Even if your dremel-fu is strong, practice is a good idea. Also, you may find that you like making shrouds from sink tubes... make a graph paper sketch/guide and line it up/tape it to your sink tube.

Since you mentioned the big yellow box, their pvc grip section ideas are cool for first sabers. PVC is easy to work with and very forgiving :)

bullvinne
06-04-2009, 06:05 AM
speaking of Dremel-fu, has anyone tried adding a recessed lip to the edge of a sinktube? What I am wanting to do is add a bronze sinktube insert into a chrome sinktube that will then slide over an MHS bladeholder.

If that does not make any sense, let me know and I will attempt to make a quicky drawing of it in paint and post it.

Sairon
06-04-2009, 06:18 AM
Do you mean like stacking the peices inside each other like on obi-dars enigma saber?

bullvinne
06-04-2009, 06:31 AM
EDIT: ah just got a look at his saber, no that is not what I am going for. I will get a basic MS Paint drawing up and post it in a few.
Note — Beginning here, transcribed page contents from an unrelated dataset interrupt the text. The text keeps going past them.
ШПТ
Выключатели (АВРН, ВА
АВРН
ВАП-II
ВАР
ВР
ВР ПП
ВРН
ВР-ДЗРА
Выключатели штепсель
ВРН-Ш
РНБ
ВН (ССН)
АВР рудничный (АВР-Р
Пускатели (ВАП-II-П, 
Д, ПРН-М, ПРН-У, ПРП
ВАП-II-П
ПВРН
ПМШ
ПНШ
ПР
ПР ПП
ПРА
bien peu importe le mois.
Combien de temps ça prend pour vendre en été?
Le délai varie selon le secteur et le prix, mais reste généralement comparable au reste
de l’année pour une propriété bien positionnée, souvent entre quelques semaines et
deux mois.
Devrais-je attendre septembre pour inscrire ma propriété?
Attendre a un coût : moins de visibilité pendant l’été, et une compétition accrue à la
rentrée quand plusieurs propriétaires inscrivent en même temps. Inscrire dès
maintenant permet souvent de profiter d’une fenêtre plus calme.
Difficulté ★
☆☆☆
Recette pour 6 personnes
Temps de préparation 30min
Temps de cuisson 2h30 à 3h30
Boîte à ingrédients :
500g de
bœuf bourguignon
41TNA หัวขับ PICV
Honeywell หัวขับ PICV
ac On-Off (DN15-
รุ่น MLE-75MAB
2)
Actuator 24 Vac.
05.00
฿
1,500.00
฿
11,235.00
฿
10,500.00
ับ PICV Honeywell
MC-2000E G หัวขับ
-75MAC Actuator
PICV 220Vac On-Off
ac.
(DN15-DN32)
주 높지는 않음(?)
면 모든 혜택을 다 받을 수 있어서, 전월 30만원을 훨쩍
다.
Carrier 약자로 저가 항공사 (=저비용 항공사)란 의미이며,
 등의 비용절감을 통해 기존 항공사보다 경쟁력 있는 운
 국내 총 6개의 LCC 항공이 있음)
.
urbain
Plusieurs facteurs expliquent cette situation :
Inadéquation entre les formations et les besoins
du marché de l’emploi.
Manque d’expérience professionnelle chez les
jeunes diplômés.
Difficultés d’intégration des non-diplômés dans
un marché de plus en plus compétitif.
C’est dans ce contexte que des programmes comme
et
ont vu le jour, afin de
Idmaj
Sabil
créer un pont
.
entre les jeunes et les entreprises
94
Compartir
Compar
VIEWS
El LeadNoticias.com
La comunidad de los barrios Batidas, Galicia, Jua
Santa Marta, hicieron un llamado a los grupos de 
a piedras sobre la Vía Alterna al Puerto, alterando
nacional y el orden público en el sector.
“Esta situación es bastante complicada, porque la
EDIT2: Ok here is a quick diagram, hopefully it conveys what I mean. Let me know if you are still confused

http://i41.tinypic.com/nn9wsn.jpg

Thaxos
06-04-2009, 07:01 AM
That depends on how far off he drills his hole....trust me, I know from experience! ;)

Well mine was off by about 1/8th of a turn. But I decided instead of the covertec clip and the retention screw being aligned, they be perpendicular. It worked too.

Sairon
06-04-2009, 03:19 PM
EDIT: ah just got a look at his saber, no that is not what I am going for. I will get a basic MS Paint drawing up and post it in a few.

EDIT2: Ok here is a quick diagram, hopefully it conveys what I mean. Let me know if you are still confused

http://i41.tinypic.com/nn9wsn.jpg

Yeah I think it's possible, you could use some jb weld to stick the two pieces together. Only you would just cut out the windo and glue the other piece underneath, there is no need for the lip.